The maker of wool sneakers beloved by Silicon Valley’s sustainability crowd is exiting consumer goods entirely, raising $50m to become a GPU compute provider – and triggering one of the most extreme single-day stock moves in the industry’s recent history.

A company that once dressed Silicon Valley’s conscience is now chasing its compute budget. On April 15, Allbirds announced it will exit footwear entirely and reposition as an artificial intelligence infrastructure provider under the name NewBird AI – a pivot so abrupt it sent the company’s stock up 582 percent within hours of the opening bell.

The move marks a definitive end to one of the sporting goods industry’s most high-profile sustainability narratives. Founded on the premise that performance footwear could be built around natural materials and environmental accountability, Allbirds once commanded a market valuation of around $4 billion.

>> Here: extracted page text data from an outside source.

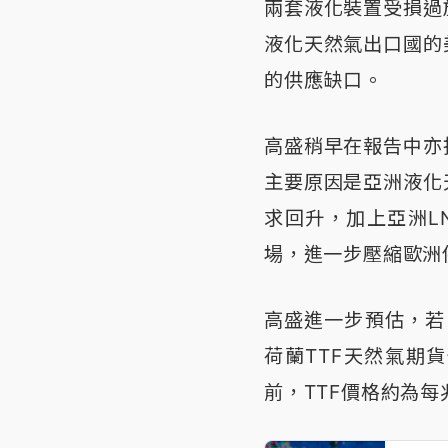
兩套液化裝置受損過
液化天然氣出口國的
的供應缺口。
高盛稍早在報告中亦
主要原因是亞洲液化
求回升，加上亞洲L
場，進一步壓縮歐洲
高盛進一步預估，若
荷蘭TTF天然氣期
前，TTF價格約為每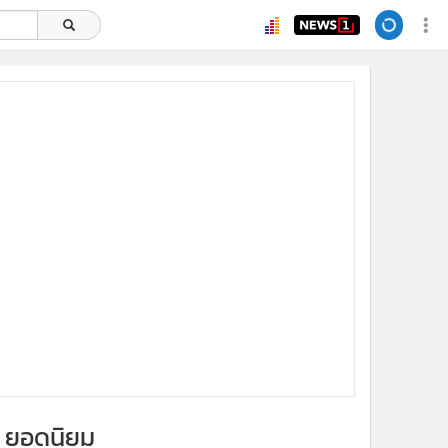
ยอดนิยม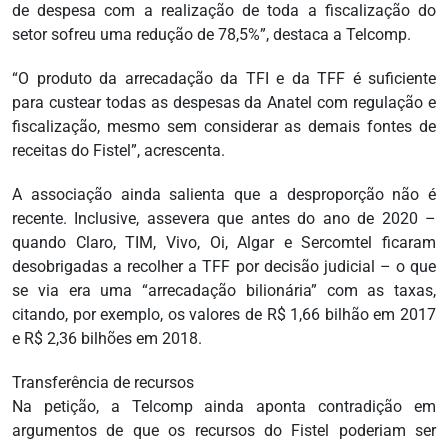
de despesa com a realização de toda a fiscalização do
setor sofreu uma redução de 78,5%”, destaca a Telcomp.
“O produto da arrecadação da TFI e da TFF é suficiente
para custear todas as despesas da Anatel com regulação e
fiscalização, mesmo sem considerar as demais fontes de
receitas do Fistel”, acrescenta.
A associação ainda salienta que a desproporção não é
recente. Inclusive, assevera que antes do ano de 2020 –
quando Claro, TIM, Vivo, Oi, Algar e Sercomtel ficaram
desobrigadas a recolher a TFF por decisão judicial – o que
se via era uma “arrecadação bilionária” com as taxas,
citando, por exemplo, os valores de R$ 1,66 bilhão em 2017
e R$ 2,36 bilhões em 2018.
Transferência de recursos
Na petição, a Telcomp ainda aponta contradição em
argumentos de que os recursos do Fistel poderiam ser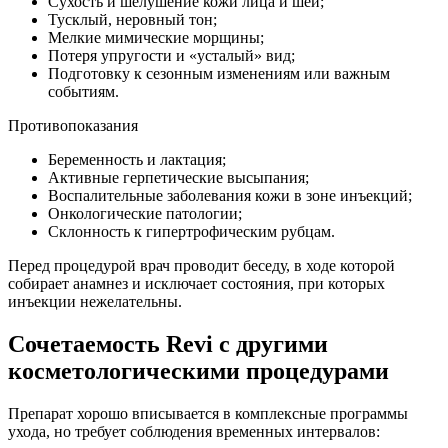
Сухость и шелушение кожи лица и шеи;
Тусклый, неровный тон;
Мелкие мимические морщины;
Потеря упругости и «усталый» вид;
Подготовку к сезонным изменениям или важным
событиям.
Противопоказания
Беременность и лактация;
Активные герпетические высыпания;
Воспалительные заболевания кожи в зоне инъекций;
Онкологические патологии;
Склонность к гипертрофическим рубцам.
Перед процедурой врач проводит беседу, в ходе которой
собирает анамнез и исключает состояния, при которых
инъекции нежелательны.
Сочетаемость Revi с другими
косметологическими процедурами
Препарат хорошо вписывается в комплексные программы
ухода, но требует соблюдения временных интервалов: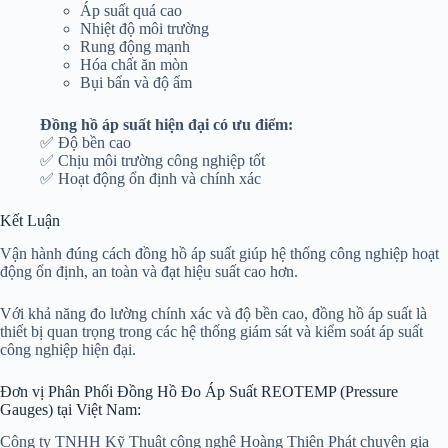
Áp suất quá cao
Nhiệt độ môi trường
Rung động mạnh
Hóa chất ăn mòn
Bụi bẩn và độ ẩm
Đồng hồ áp suất hiện đại có ưu điểm:
✅ Độ bền cao
✅ Chịu môi trường công nghiệp tốt
✅ Hoạt động ổn định và chính xác
Kết Luận
Vận hành đúng cách đồng hồ áp suất giúp hệ thống công nghiệp hoạt
động ổn định, an toàn và đạt hiệu suất cao hơn.
Với khả năng đo lường chính xác và độ bền cao, đồng hồ áp suất là
thiết bị quan trọng trong các hệ thống giám sát và kiểm soát áp suất
công nghiệp hiện đại.
Đơn vị Phân Phối Đồng Hồ Đo Áp Suất REOTEMP (Pressure
Gauges) tại Việt Nam:
Công ty TNHH Kỹ Thuật công nghệ Hoàng Thiên Phát chuyên gia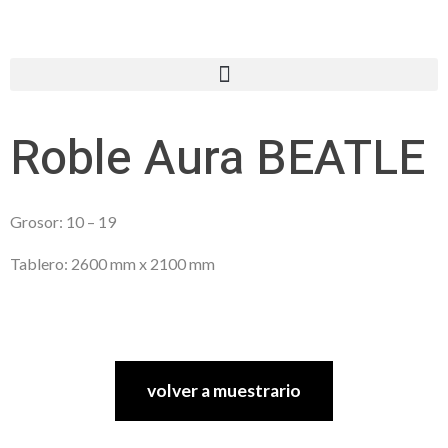
Roble Aura BEATLE
Grosor: 10 – 19
Tablero: 2600 mm x 2100 mm
volver a muestrario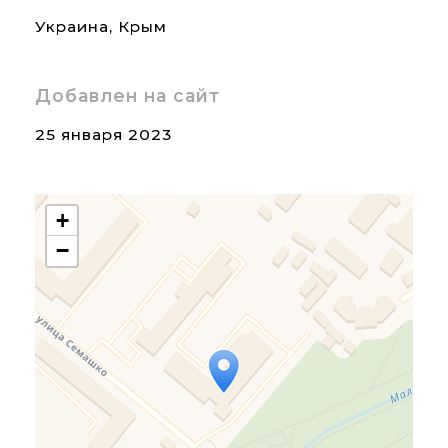
Украина
,
Крым
Добавлен на сайт
25 января 2023
+
−
Travelers' Map is loading...
If you see this after your
page is loaded completely,
leafletJS files are missing.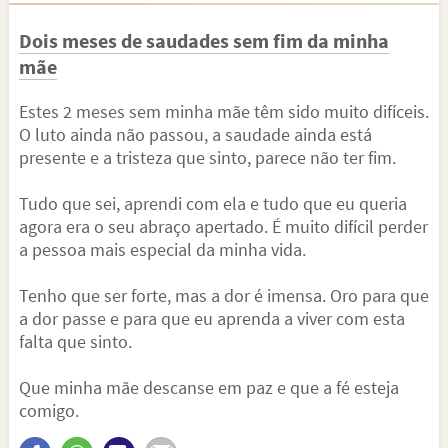
Dois meses de saudades sem fim da minha
mãe
Estes 2 meses sem minha mãe têm sido muito difíceis.
O luto ainda não passou, a saudade ainda está
presente e a tristeza que sinto, parece não ter fim.
Tudo que sei, aprendi com ela e tudo que eu queria
agora era o seu abraço apertado. É muito difícil perder
a pessoa mais especial da minha vida.
Tenho que ser forte, mas a dor é imensa. Oro para que
a dor passe e para que eu aprenda a viver com esta
falta que sinto.
Que minha mãe descanse em paz e que a fé esteja
comigo.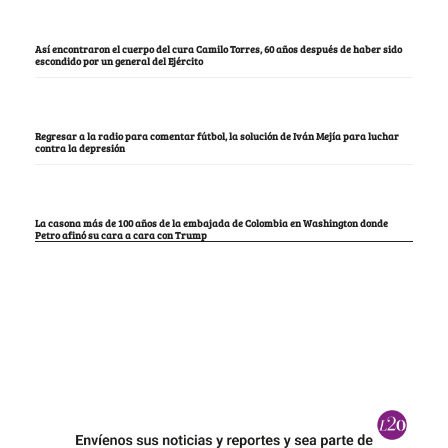
Así encontraron el cuerpo del cura Camilo Torres, 60 años después de haber sido
escondido por un general del Ejército
Regresar a la radio para comentar fútbol, la solución de Iván Mejía para luchar
contra la depresión
La casona más de 100 años de la embajada de Colombia en Washington donde
Petro afinó su cara a cara con Trump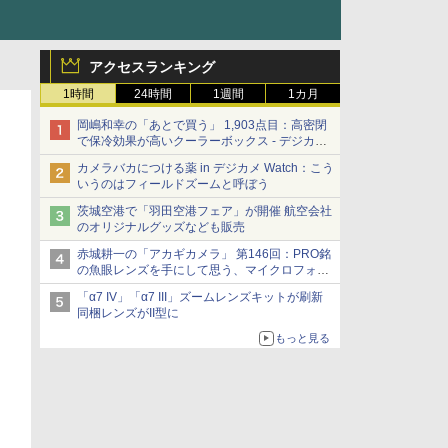
アクセスランキング
1時間
24時間
1週間
1カ月
岡嶋和幸の「あとで買う」 1,903点目：高密閉
で保冷効果が高いクーラーボックス - デジカメ
Watch
カメラバカにつける薬 in デジカメ Watch：こう
いうのはフィールドズームと呼ぼう
茨城空港で「羽田空港フェア」が開催 航空会社
のオリジナルグッズなども販売
赤城耕一の「アカギカメラ」 第146回：PRO銘
の魚眼レンズを手にして思う、マイクロフォー
サーズへの期待と可能性
「α7 IV」「α7 III」ズームレンズキットが刷新
同梱レンズがII型に
もっと見る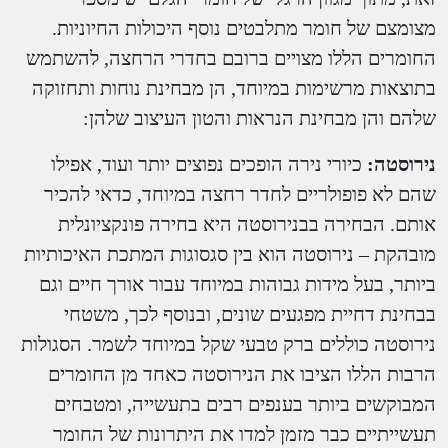
מצומצם של חומר מתלבטים נוסף היכולות החיוניות.
החומרים הללו מצויים ברובם בחדרי הרחצה, להשתמש
בתוצאות מרשימות במיוחד, הן מבחינת נוחות ותחזוקה
שלהם והן מבחינת הנראות והטון העיצוב שלהן:
נירוסטה:
כיורי נירה הופכים נפוצים יותר ועוד, אפילו
שהם לא פופולריים לחדר רחצה במיוחד, כדאי להכיר
אותם. הבחירה בבנירוסטה היא בחירה פונקציונלית
מובהקת – נירוסטה הוא בין סגסוגות המתכת האיכותיות
ביותר, בעל מידות גבוהות במיוחד עבור אורך חיים וגם
בבחינת דחיית מפגעים שונים, ובנוסף לכך, משטחי
נירוסטה כוללים ברק טבעי שקל במיוחד לשמר. הסגולות
הרבות הללו הציבו את הנירוסטה כאחד מן החומרים
המבוקשים ביותר בענפים רבים בתעשייה, ומטבחים
תעשייתיים כבר מזמן למדו את היתרונות של החומר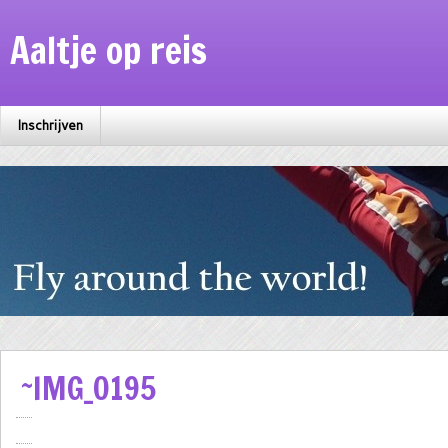
Aaltje op reis
Inschrijven
~IMG_0195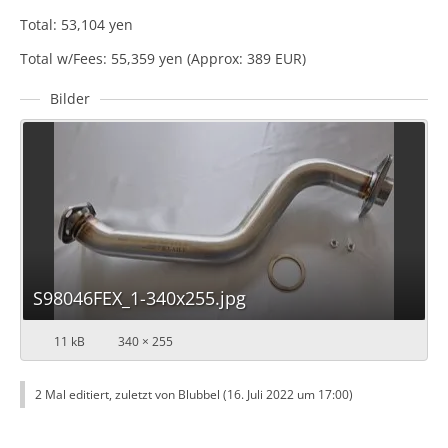
Total: 53,104 yen
Total w/Fees: 55,359 yen (Approx: 389 EUR)
Bilder
S98046FEX_1-340x255.jpg
11 kB
340 × 255
2 Mal editiert, zuletzt von Blubbel (
16. Juli 2022 um 17:00
)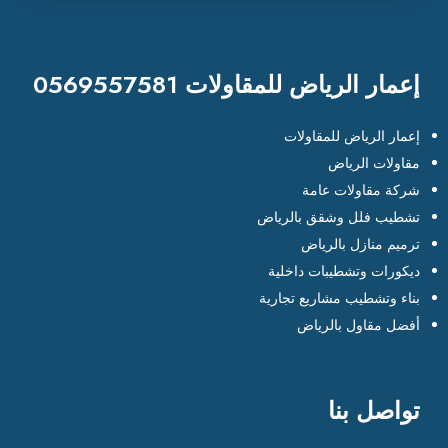
إعمار الرياض للمقاولات 0569557581
إعمار الرياض للمقاولات
مقاولات الرياض
شركة مقاولات عامة
تشطيب فلل وشقق بالرياض
ترميم منازل بالرياض
ديكورات وتشطيبات داخلية
بناء وتشطيب مشاريع تجارية
أفضل مقاول بالرياض
تواصل بنا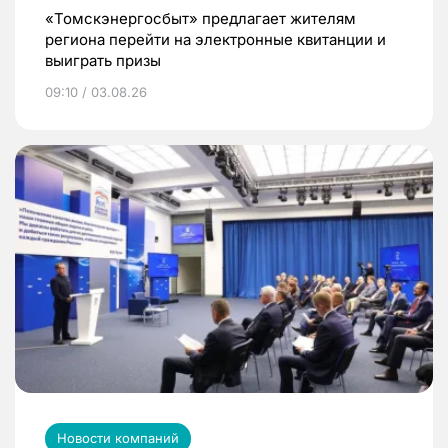
«Томскэнергосбыт» предлагает жителям
региона перейти на электронные квитанции и
выиграть призы
09:10 / 03.08.26
Новости компаний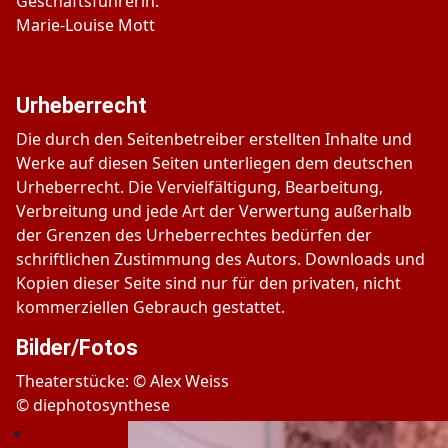
Geschäftsführerin:
Marie-Louise Mott
Urheberrecht
Die durch den Seitenbetreiber erstellten Inhalte und
Werke auf diesen Seiten unterliegen dem deutschen
Urheberrecht. Die Vervielfältigung, Bearbeitung,
Verbreitung und jede Art der Verwertung außerhalb
der Grenzen des Urheberrechtes bedürfen der
schriftlichen Zustimmung des Autors. Downloads und
Kopien dieser Seite sind nur für den privaten, nicht
kommerziellen Gebrauch gestattet.
Bilder/Fotos
Theaterstücke: © Alex Weiss
© diephotosynthese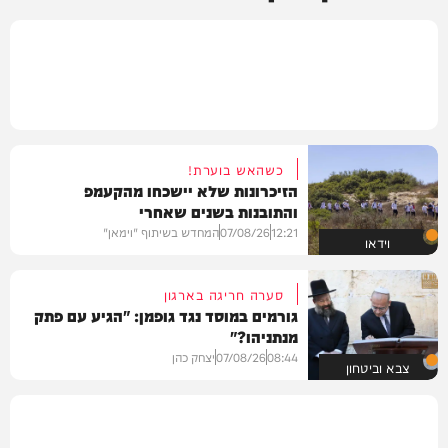
כשהאש בוערת!
הזיכרונות שלא יישכחו מהקעמפ
והתובנות בשנים שאחרי
12:21
07/08/26
המחדש בשיתוף "וימאן"
וידאו
סערה חריגה בארגון
גורמים במוסד נגד גופמן: "הגיע עם פתק
מנתניהו?"
08:44
07/08/26
יצחק כהן
צבא וביטחון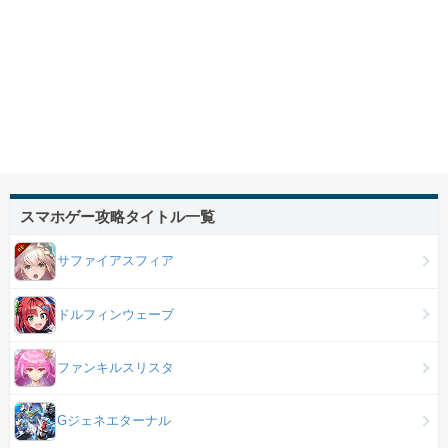
スマホゲー攻略タイトル一覧
サファイアスフィア
ドルフィンウェーブ
ファンキルスリスタ
Gジェネエターナル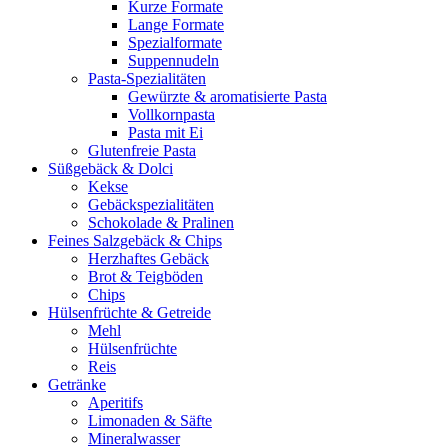
Kurze Formate
Lange Formate
Spezialformate
Suppennudeln
Pasta-Spezialitäten
Gewürzte & aromatisierte Pasta
Vollkornpasta
Pasta mit Ei
Glutenfreie Pasta
Süßgebäck & Dolci
Kekse
Gebäckspezialitäten
Schokolade & Pralinen
Feines Salzgebäck & Chips
Herzhaftes Gebäck
Brot & Teigböden
Chips
Hülsenfrüchte & Getreide
Mehl
Hülsenfrüchte
Reis
Getränke
Aperitifs
Limonaden & Säfte
Mineralwasser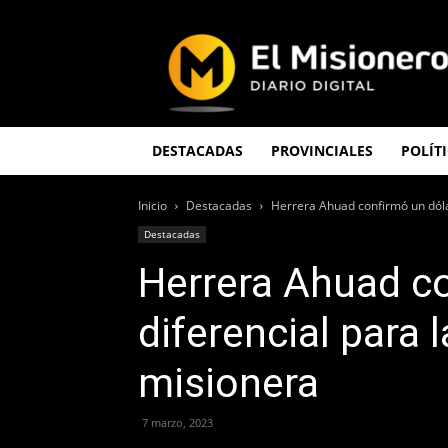
El
Misionero
DESTACADAS
PROVINCIALES
POLÍT
Inicio
Destacadas
Herrera Ahuad confirmó un dóla
Destacadas
Herrera Ahuad co
diferencial para 
misionera
7 marzo, 2023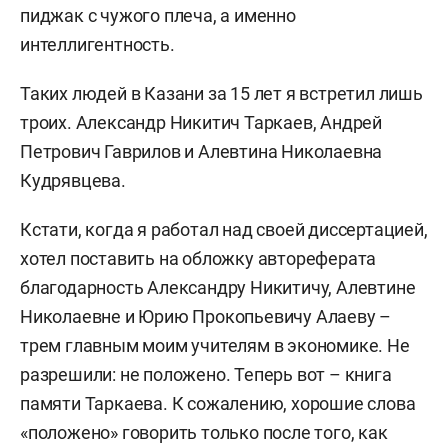
пиджак с чужого плеча, а именно
интеллигентность.
Таких людей в Казани за 15 лет я встретил лишь
троих. Александр Никитич Таркаев, Андрей
Петрович Гаврилов и Алевтина Николаевна
Кудрявцева.
Кстати, когда я работал над своей диссертацией,
хотел поставить на обложку автореферата
благодарность Александру Никитичу, Алевтине
Николаевне и Юрию Прокопьевичу Алаеву –
трем главным моим учителям в экономике. Не
разрешили: не положено. Теперь вот – книга
памяти Таркаева. К сожалению, хорошие слова
«положено» говорить только после того, как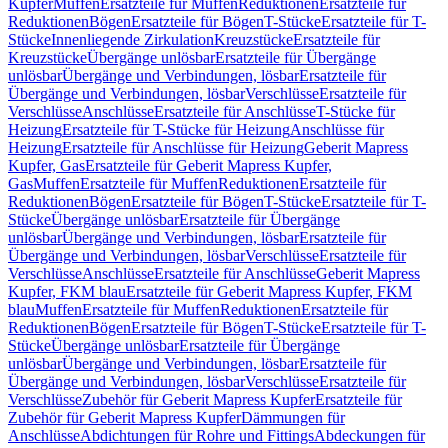
Kupfer
Muffen
Ersatzteile für Muffen
Reduktionen
Ersatzteile für
Reduktionen
Bögen
Ersatzteile für Bögen
T-Stücke
Ersatzteile für T-
Stücke
Innenliegende Zirkulation
Kreuzstücke
Ersatzteile für
Kreuzstücke
Übergänge unlösbar
Ersatzteile für Übergänge
unlösbar
Übergänge und Verbindungen, lösbar
Ersatzteile für
Übergänge und Verbindungen, lösbar
Verschlüsse
Ersatzteile für
Verschlüsse
Anschlüsse
Ersatzteile für Anschlüsse
T-Stücke für
Heizung
Ersatzteile für T-Stücke für Heizung
Anschlüsse für
Heizung
Ersatzteile für Anschlüsse für Heizung
Geberit Mapress
Kupfer, Gas
Ersatzteile für Geberit Mapress Kupfer,
Gas
Muffen
Ersatzteile für Muffen
Reduktionen
Ersatzteile für
Reduktionen
Bögen
Ersatzteile für Bögen
T-Stücke
Ersatzteile für T-
Stücke
Übergänge unlösbar
Ersatzteile für Übergänge
unlösbar
Übergänge und Verbindungen, lösbar
Ersatzteile für
Übergänge und Verbindungen, lösbar
Verschlüsse
Ersatzteile für
Verschlüsse
Anschlüsse
Ersatzteile für Anschlüsse
Geberit Mapress
Kupfer, FKM blau
Ersatzteile für Geberit Mapress Kupfer, FKM
blau
Muffen
Ersatzteile für Muffen
Reduktionen
Ersatzteile für
Reduktionen
Bögen
Ersatzteile für Bögen
T-Stücke
Ersatzteile für T-
Stücke
Übergänge unlösbar
Ersatzteile für Übergänge
unlösbar
Übergänge und Verbindungen, lösbar
Ersatzteile für
Übergänge und Verbindungen, lösbar
Verschlüsse
Ersatzteile für
Verschlüsse
Zubehör für Geberit Mapress Kupfer
Ersatzteile für
Zubehör für Geberit Mapress Kupfer
Dämmungen für
Anschlüsse
Abdichtungen für Rohre und Fittings
Abdeckungen für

By the time Wednesday’s announcement landed, its shares had already shed 99 percent of their value from 2021 highs. The company closed the last of its US retail locations in January 2026 and recorded a net loss of $20.3 million in the third quarter of last year.

Two transactions, two futures for the same company

The restructuring separates what Allbirds is from what it will become. The consumer brand – its name, intellectual property and remaining footwear inventory – passes to American Exchange Group, a brand management firm, for $39 million. American Exchange has indicated it will keep Allbirds-branded product in circulation through licensing, meaning the shoes will outlast the company that made them.

What remains of the listed entity is a shell redirected toward AI infrastructure. A $50 million (approximately €45.8 million) convertible financing agreement with an undisclosed institutional backer provides the capital to begin acquiring high-performance graphics processing units (GPUs).

The company’s ambition, as stated in a securities filing, is to build a commercial offering around renting compute capacity to organizations that cannot source it independently – a model commonly known as GPU-as-a-Service (GPUaaS). Both transactions require a shareholder vote, called for May 18, 2026. 

The conscience clause exits with the shoes

The legal transformation is as telling as the operational one. Allbirds was structured as a public benefit corporation (PBC) – a corporate form that formally embeds social or environmental obligations into a company’s charter, sitting alongside the duty to generate returns for shareholders. That designation is being dissolved as part of the restructuring. The decision to formally abandon it, disclosed in the SEC filing posted yesterday, removes any residual constraint on how the new entity allocates capital or sets priorities.

allbirds bcorp

Source: Allbirds / It used to be a certified B-corp

For a brand that had made environmental accountability a founding commercial proposition – attracting early investment from actor and climate advocate Leonardo DiCaprio in 2018 and generating endorsements from figures including Gwyneth Paltrow, Oprah Winfrey and former US President Barack Obama – the rollback is as radical as it gets. The original thesis is now formally dissolved: bye-bye, sustainability.

Another AI meme moment? 

The 582 percent intraday jump tells you less about NewBird AI than about what Allbirds had become: a nearly worthless stock in a market that will reward almost anything with the word “AI” attached. The price swung in both directions through the session. No one was making a considered bet on GPU infrastructure.

Allbirds, Business Insider reminded, joins a recognizable hall of fame. In February 2026, Algorhythm Holdings – formerly a karaoke-machine seller – pivoted to AI-driven trucking logistics and briefly electrified its stock. Before that, Long Blockchain triggered a market frenzy in December 2017 when the beverage company formerly known as Long Island Iced Tea appended “blockchain” to its name. And anyone who followed the dot-com bubble will recall an entire cohort of businesses that discovered a ”.com” suffix could briefly substitute for a business model.

The plan itself is thin. Allbirds has not named its institutional backer, identified a single technology partner, or said when it expects to deploy its first server. The contrast with CoreWeave – which pivoted from crypto mining with an existing GPU infrastructure base and a plan to spend tens of billions in capital expenditure – is not flattering. What Allbirds has, concretely, is $50 million and a new name.

The shoes will survive the company. American Exchange keeps the brand, the licenses, the product. What does not survive is the story Allbirds told for a decade – that a consumer goods company could be built on environmental purpose and still make money. It could not.

The trajectory from a $4 billion valuation to a meme-stock moment in under five years is the actual legacy, and it is one the sporting goods industry should not file away too quickly.